Required action
The copy has to match the records word for word and include no pictures.
═══ Data listing
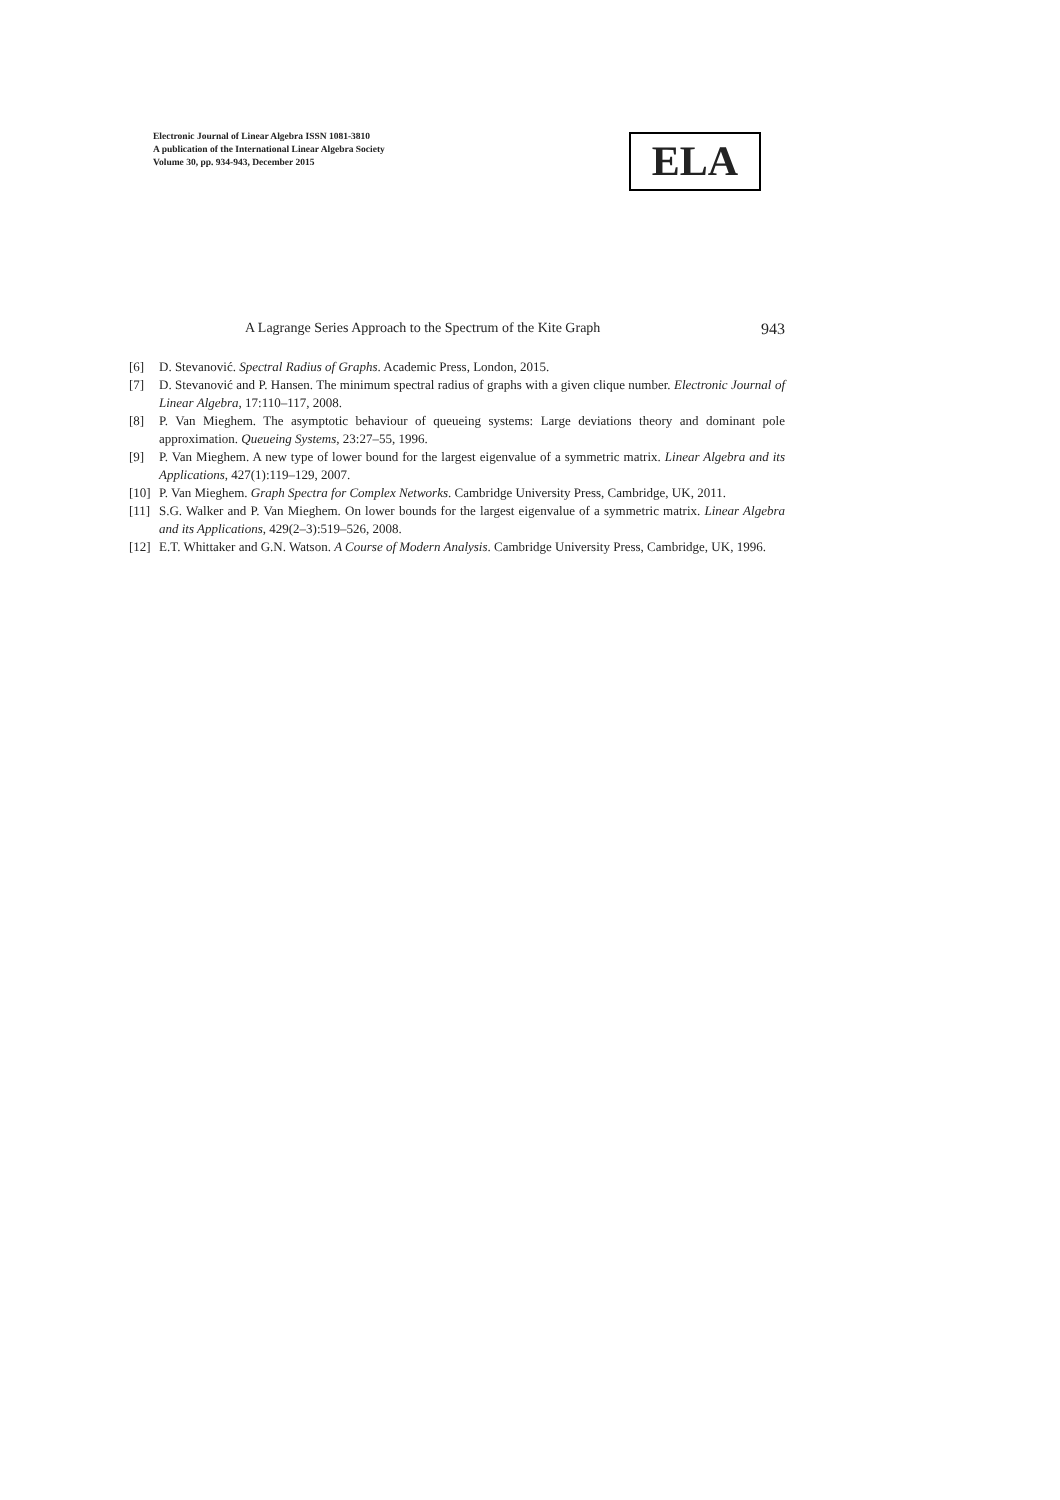Electronic Journal of Linear Algebra ISSN 1081-3810
A publication of the International Linear Algebra Society
Volume 30, pp. 934-943, December 2015
ELA
A Lagrange Series Approach to the Spectrum of the Kite Graph 943
[6] D. Stevanović. Spectral Radius of Graphs. Academic Press, London, 2015.
[7] D. Stevanović and P. Hansen. The minimum spectral radius of graphs with a given clique number. Electronic Journal of Linear Algebra, 17:110–117, 2008.
[8] P. Van Mieghem. The asymptotic behaviour of queueing systems: Large deviations theory and dominant pole approximation. Queueing Systems, 23:27–55, 1996.
[9] P. Van Mieghem. A new type of lower bound for the largest eigenvalue of a symmetric matrix. Linear Algebra and its Applications, 427(1):119–129, 2007.
[10] P. Van Mieghem. Graph Spectra for Complex Networks. Cambridge University Press, Cambridge, UK, 2011.
[11] S.G. Walker and P. Van Mieghem. On lower bounds for the largest eigenvalue of a symmetric matrix. Linear Algebra and its Applications, 429(2–3):519–526, 2008.
[12] E.T. Whittaker and G.N. Watson. A Course of Modern Analysis. Cambridge University Press, Cambridge, UK, 1996.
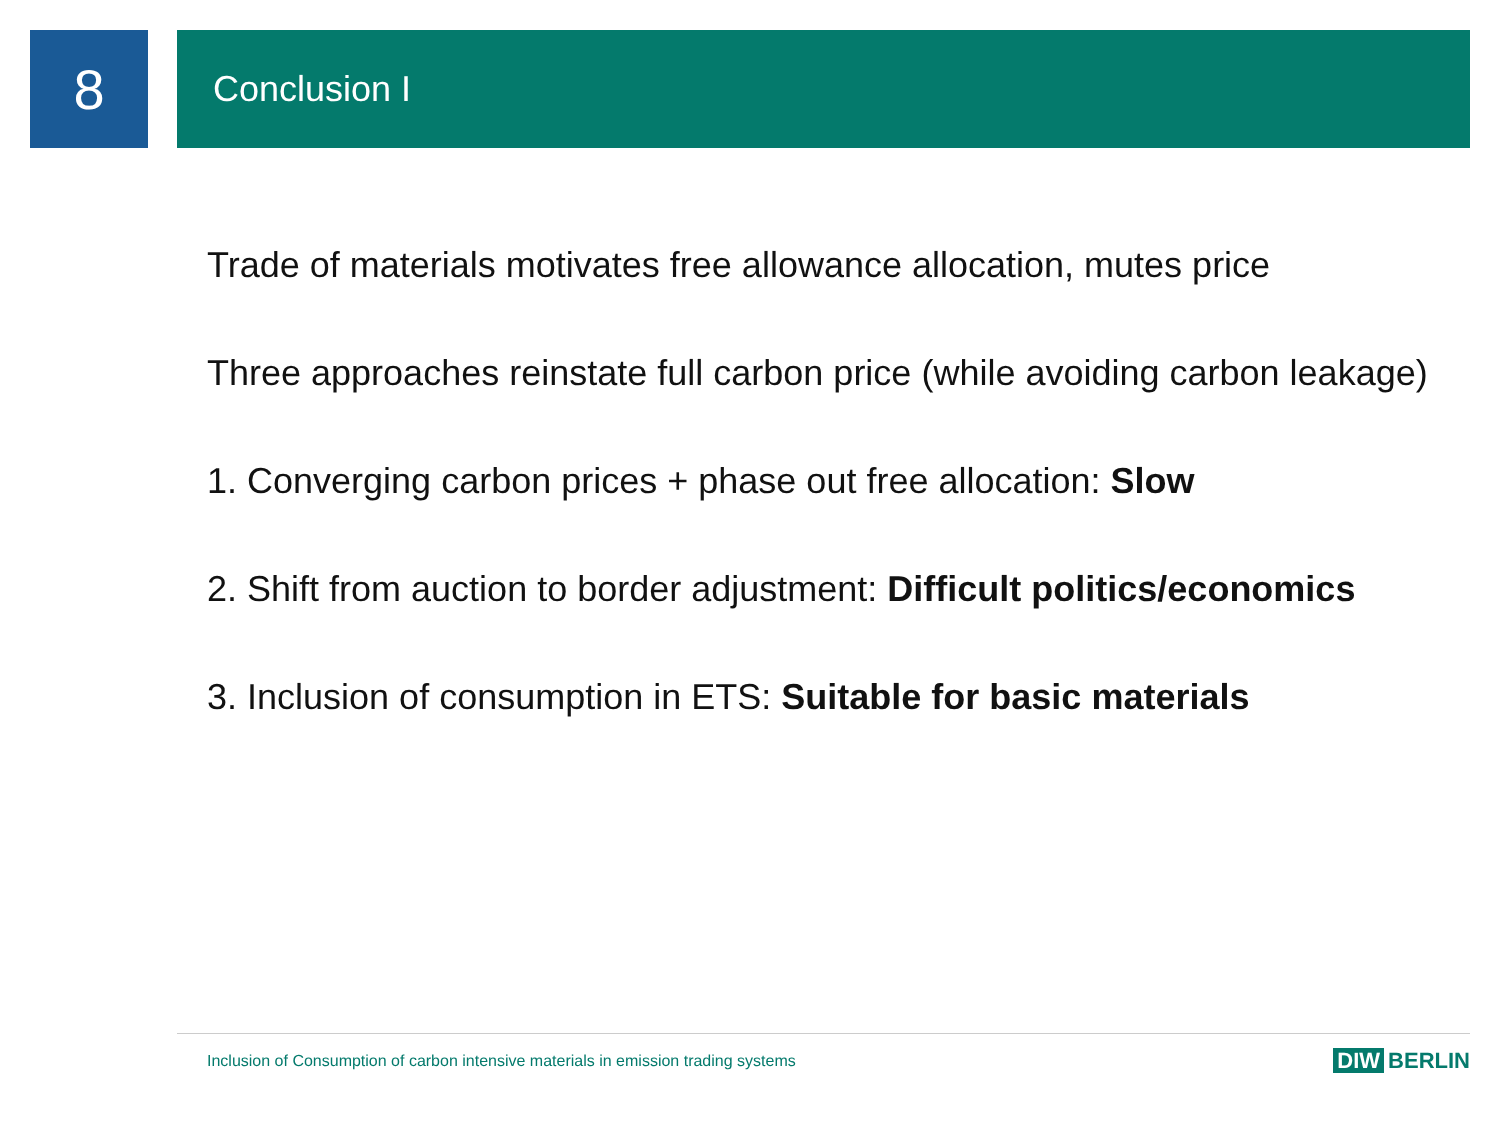8
Conclusion I
Trade of materials motivates free allowance allocation, mutes price
Three approaches reinstate full carbon price (while avoiding carbon leakage)
1. Converging carbon prices + phase out free allocation: Slow
2. Shift from auction to border adjustment: Difficult politics/economics
3. Inclusion of consumption in ETS: Suitable for basic materials
Inclusion of Consumption of carbon intensive materials in emission trading systems
DIW BERLIN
══════
Written response
Electronic Journal of Linear Algebra ISSN 1081-3810
A publication of the International Linear Algebra Society
Volume 30, pp. 934-943, December 2015
ELA
A Lagrange Series Approach to the Spectrum of the Kite Graph 943
[6] D. Stevanović. Spectral Radius of Graphs. Academic Press, London, 2015.
[7] D. Stevanović and P. Hansen. The minimum spectral radius of graphs with a given clique number. Electronic Journal of Linear Algebra, 17:110–117, 2008.
[8] P. Van Mieghem. The asymptotic behaviour of queueing systems: Large deviations theory and dominant pole approximation. Queueing Systems, 23:27–55, 1996.
[9] P. Van Mieghem. A new type of lower bound for the largest eigenvalue of a symmetric matrix. Linear Algebra and its Applications, 427(1):119–129, 2007.
[10] P. Van Mieghem. Graph Spectra for Complex Networks. Cambridge University Press, Cambridge, UK, 2011.
[11] S.G. Walker and P. Van Mieghem. On lower bounds for the largest eigenvalue of a symmetric matrix. Linear Algebra and its Applications, 429(2–3):519–526, 2008.
[12] E.T. Whittaker and G.N. Watson. A Course of Modern Analysis. Cambridge University Press, Cambridge, UK, 1996.
8
Conclusion I
Trade of materials motivates free allowance allocation, mutes price
Three approaches reinstate full carbon price (while avoiding carbon leakage)
1. Converging carbon prices + phase out free allocation: Slow
2. Shift from auction to border adjustment: Difficult politics/economics
3. Inclusion of consumption in ETS: Suitable for basic materials
Inclusion of Consumption of carbon intensive materials in emission trading systems
DIW BERLIN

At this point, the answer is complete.